## EXERCISE INSTRUCTIONS
Omit the images and reproduce the rest of the entries exactly.

RECORD EXCERPTS section start

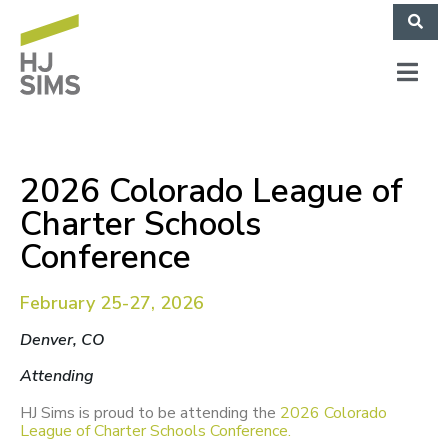
2026 Colorado League of
Charter Schools
Conference
February 25-27, 2026
Denver, CO
Attending
HJ Sims is proud to be attending the
2026 Colorado
League of Charter Schools Conference.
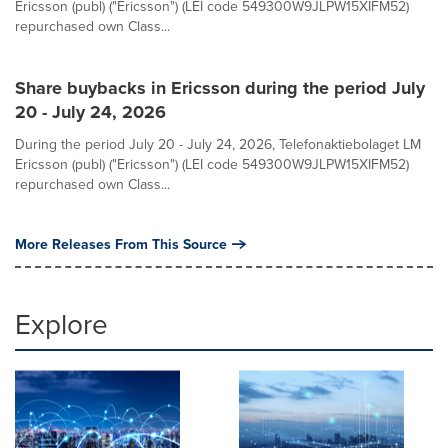
Ericsson (publ) ("Ericsson") (LEI code 549300W9JLPW15XIFM52)
repurchased own Class...
Share buybacks in Ericsson during the period July
20 - July 24, 2026
During the period July 20 - July 24, 2026, Telefonaktiebolaget LM
Ericsson (publ) ("Ericsson") (LEI code 549300W9JLPW15XIFM52)
repurchased own Class...
More Releases From This Source
Explore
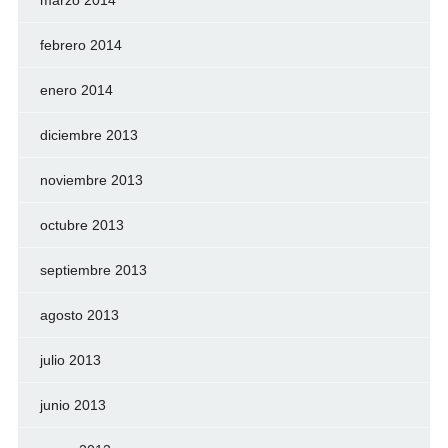
marzo 2014
febrero 2014
enero 2014
diciembre 2013
noviembre 2013
octubre 2013
septiembre 2013
agosto 2013
julio 2013
junio 2013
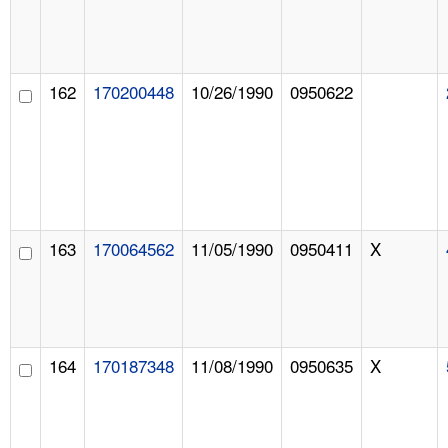
162
170200448
10/26/1990
0950622
163
170064562
11/05/1990
0950411
X
164
170187348
11/08/1990
0950635
X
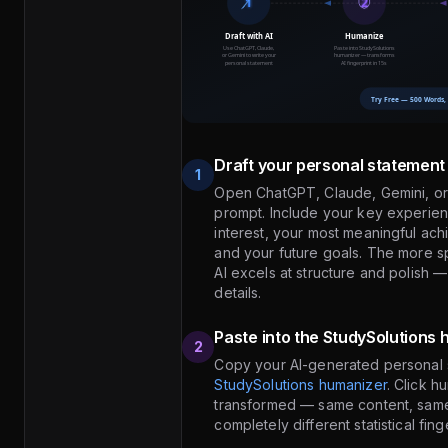
Draft your personal statement 
1
Open ChatGPT, Claude, Gemini, or 
prompt. Include your key experie
interest, your most meaningful ac
and your future goals. The more spe
AI excels at structure and polish —
details.
Paste into the StudySolutions
2
Copy your AI-generated personal s
StudySolutions humanizer
. Click h
transformed — same content, same 
completely different statistical fin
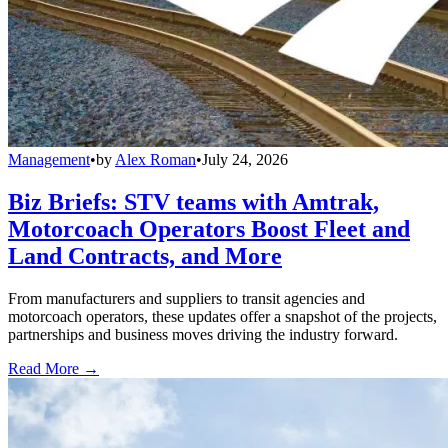
Management
•
by
Alex Roman
•
July 24, 2026
Biz Briefs: STV teams with Amtrak,
Motorcoach Operators Boost Fleet and
Land Contracts, and More
From manufacturers and suppliers to transit agencies and
motorcoach operators, these updates offer a snapshot of the projects,
partnerships and business moves driving the industry forward.
Read More →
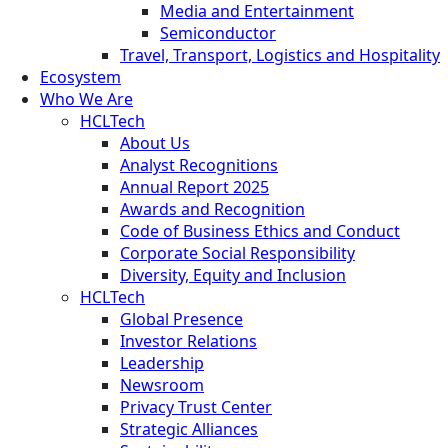
Media and Entertainment
Semiconductor
Travel, Transport, Logistics and Hospitality
Ecosystem
Who We Are
HCLTech
About Us
Analyst Recognitions
Annual Report 2025
Awards and Recognition
Code of Business Ethics and Conduct
Corporate Social Responsibility
Diversity, Equity and Inclusion
HCLTech
Global Presence
Investor Relations
Leadership
Newsroom
Privacy Trust Center
Strategic Alliances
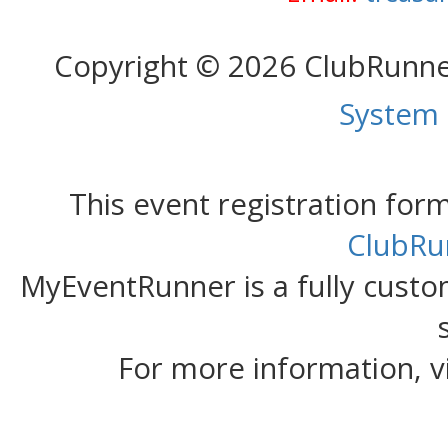
Copyright © 2026 ClubRunn
System
This event registration fo
ClubRu
MyEventRunner is a fully custom
For more information, v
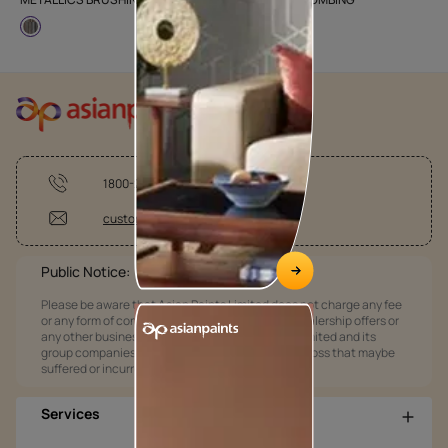
1800-209-5678
customercare@asianpaints.com
Public Notice:
Please be aware that Asian Paints Limited does not charge any fee
or any form of consideration for any job offers / dealership offers or
any other business opportunities. Asian Paints Limited and its
group companies shall not be responsible for any loss that maybe
suffered or incurred by anyone.
Services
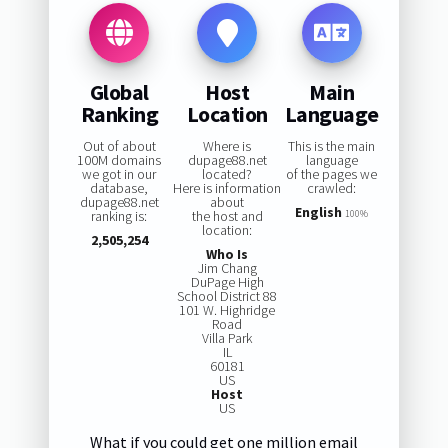
Global
Host
Main
Ranking
Location
Language
Out of about
Where is
This is the main
100M domains
dupage88.net
language
we got in our
located?
of the pages we
database,
Here is information
crawled:
dupage88.net
about
English
ranking is:
the host and
100%
location:
2,505,254
Who Is
Jim Chang
DuPage High
School District 88
101 W. Highridge
Road
Villa Park
IL
60181
US
Host
US
What if you could get one million email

RECORD EXCERPTS section end

## ANSWER TO THE PROBLEM
2026 Colorado League of
Charter Schools
Conference
February 25-27, 2026
Denver, CO
Attending
HJ Sims is proud to be attending the
2026 Colorado
League of Charter Schools Conference.
Ericsson (publ) ("Ericsson") (LEI code 549300W9JLPW15XIFM52)
repurchased own Class...
Share buybacks in Ericsson during the period July
20 - July 24, 2026
During the period July 20 - July 24, 2026, Telefonaktiebolaget LM
Ericsson (publ) ("Ericsson") (LEI code 549300W9JLPW15XIFM52)
repurchased own Class...
More Releases From This Source
Explore
marzo 2014
febrero 2014
enero 2014
diciembre 2013
noviembre 2013
octubre 2013
septiembre 2013
agosto 2013
julio 2013
junio 2013
162
170200448
10/26/1990
0950622
163
170064562
11/05/1990
0950411
X
164
170187348
11/08/1990
0950635
X
Draft your personal statement 
1
Open ChatGPT, Claude, Gemini, or 
prompt. Include your key experie
interest, your most meaningful ac
and your future goals. The more spe
AI excels at structure and polish —
details.
Paste into the StudySolutions
2
Copy your AI-generated personal s
StudySolutions humanizer
. Click h
transformed — same content, same 
completely different statistical fin
Management
•
by
Alex Roman
•
July 24, 2026
Biz Briefs: STV teams with Amtrak,
Motorcoach Operators Boost Fleet and
Land Contracts, and More
From manufacturers and suppliers to transit agencies and
motorcoach operators, these updates offer a snapshot of the projects,
partnerships and business moves driving the industry forward.
Read More →
Media and Entertainment
Semiconductor
Travel, Transport, Logistics and Hospitality
Ecosystem
Who We Are
HCLTech
About Us
Analyst Recognitions
Annual Report 2025
Awards and Recognition
Code of Business Ethics and Conduct
Corporate Social Responsibility
Diversity, Equity and Inclusion
HCLTech
Global Presence
Investor Relations
Leadership
Newsroom
Privacy Trust Center
Strategic Alliances
Copyright © 2026 ClubRunn
System
This event registration fo
ClubRu
MyEventRunner is a fully custom
For more information, v
1800-209-5678
customercare@asianpaints.com
Public Notice:
Please be aware that Asian Paints Limited does not charge any fee
or any form of consideration for any job offers / dealership offers or
any other business opportunities. Asian Paints Limited and its
group companies shall not be responsible for any loss that maybe
suffered or incurred by anyone.
Services
Global
Host
Main
Ranking
Location
Language
Out of about
Where is
This is the main
100M domains
dupage88.net
language
we got in our
located?
of the pages we
database,
Here is information
crawled:
dupage88.net
about
English
ranking is:
the host and
100%
location:
2,505,254
Who Is
Jim Chang
DuPage High
School District 88
101 W. Highridge
Road
Villa Park
IL
60181
US
Host
US
What if you could get one million email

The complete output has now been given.